Anda di halaman 1dari 6

Nama : imam hanafi

NIM : 205040307111008
Kelas : B
Sistem Silvikultur yang ada di Indonesia
A. TEBANG PILIH INDONESIA (TPI)
Tebang Pilih Indonesia (TPI) adalah sistem silvikultur yang menerapkan teknik tebang
pilih (selective cutting), permudaan (regeneration) dan pemeliharaan (tending). Sistem TPI
ditetapkan berdasarkan Surat Keputusan (SK) Direktur Jenderal Kehutanan (Departemen
Pertanian) Nomor 35/Kpts/DD/I/1972 tanggal 13 Maret 1972. Pedoman ini berlaku dari
tanggal ditetapkan sampai berlakunya SK Direktur Jenderal Pengusahaan Hutan (Departemen
Kehutanan) Nomor 564/Kpts/IV-BPHH/1989 tanggal 30 Nopember 1989 tentang TPTI. TPI
menganut sistem silvikultur berdaur banyak (polycyclic management system) dengan
melakukan penebangan berdasarkan tebang pilih pada aeral yang telah ditetapkan sebagai
lokasi penebangan. Berikut merupakan dasar-dasar penentuan sistem Tebang Pilih Indonesia
adalah:
1. Batas diameter minimum yang boleh ditebang adalah adalah 50 Cm
2. Pohon muda berdiameter 20-50 cm berada pada tahap pertumbuhan yang besar.

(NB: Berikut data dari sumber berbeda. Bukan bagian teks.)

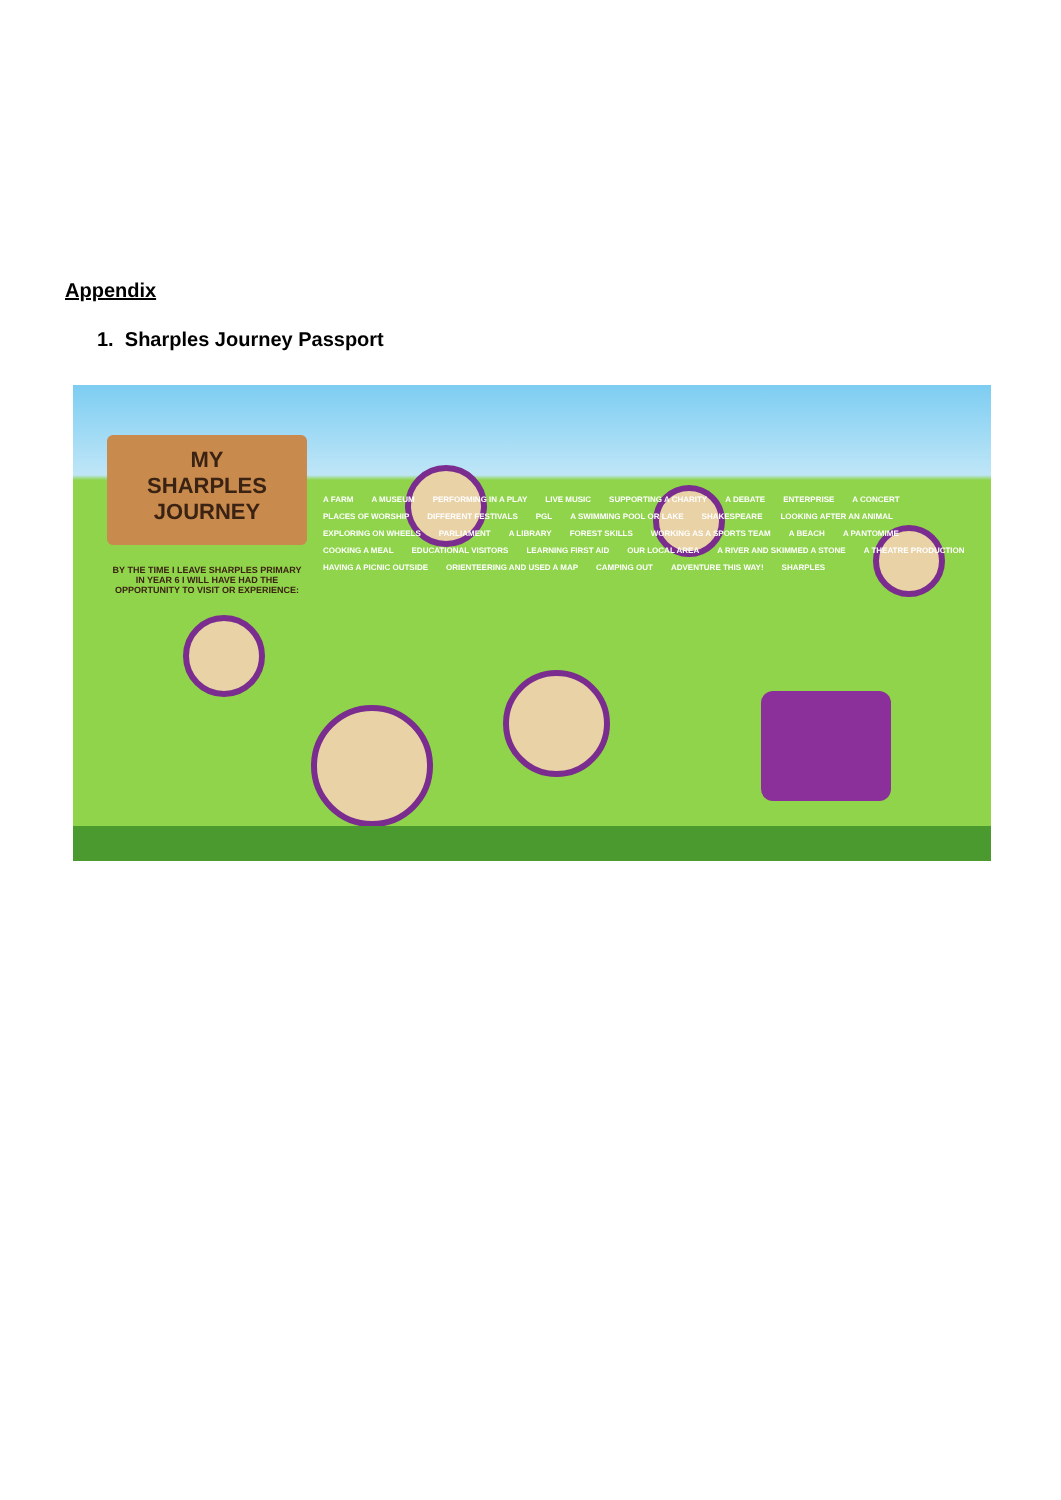Appendix
1. Sharples Journey Passport
MY
SHARPLES
JOURNEY
BY THE TIME I LEAVE SHARPLES PRIMARY IN YEAR 6 I WILL HAVE HAD THE OPPORTUNITY TO VISIT OR EXPERIENCE:
A FARM A MUSEUM PERFORMING IN A PLAY LIVE MUSIC SUPPORTING A CHARITY A DEBATE ENTERPRISE A CONCERT PLACES OF WORSHIP DIFFERENT FESTIVALS PGL A SWIMMING POOL OR LAKE SHAKESPEARE LOOKING AFTER AN ANIMAL EXPLORING ON WHEELS PARLIAMENT A LIBRARY FOREST SKILLS WORKING AS A SPORTS TEAM A BEACH A PANTOMIME COOKING A MEAL EDUCATIONAL VISITORS LEARNING FIRST AID OUR LOCAL AREA A RIVER AND SKIMMED A STONE A THEATRE PRODUCTION HAVING A PICNIC OUTSIDE ORIENTEERING AND USED A MAP CAMPING OUT ADVENTURE THIS WAY! SHARPLES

Penebangan terhadap pohon- pohon tersebut tidak sepadan dengan kerugian dalam
pertumbuhannya.
3. Rotasi tebang 35 tahun didasarkan pada riap diameter pohon muda sebesar 1 cm per
tahun, maka setelah 35 tahun pohon inti telah mencapai diameter 55 cm (20+35) cm
sampai 85 cm (50+35) cm.
4. Etat tebang ditentukan 1/35 x 80% x volume standing stok jenis komersial
5. Tidak diperkenankan melakukan tebang ulang sebelum mencapai akhir siklus tebang
(35 tahun)
Beberapa Kkekurangan sistem TPI telah perbaiki, direvisi sampai akhirnya diganti dengan
sistem silvikultur baru berdasarkan SK Menteri Kehutanan Nomor 485/Kpts-II/1989 tentang
sistem silvikultur pengelolaan hutan alam produksi di Indonesia, yang ditindak lanjuti dengan
SK Dirjen Pengusahaan Hutan Nomor 564/Kpts/IV-BPHH/1989 tentang Pedoman Tebang
Pilih Tanam Indonesia.
B. TEBANG PILIH TANAM INDONESIA
Sistem TPTI memperbaiki kelemahan sistem TPI dengan menetapkan beberapa ketentuan
sebagai berikut :
1. Kegiatan pembinaan hutan mendapat perhatian yang lebih besar dengan membentuk
organisasi pembinaan hutan yang terpisah dengan organisasi kegiatan lainnya termasuk
organisasi kegiatan sebelum penebangan dan penebangan.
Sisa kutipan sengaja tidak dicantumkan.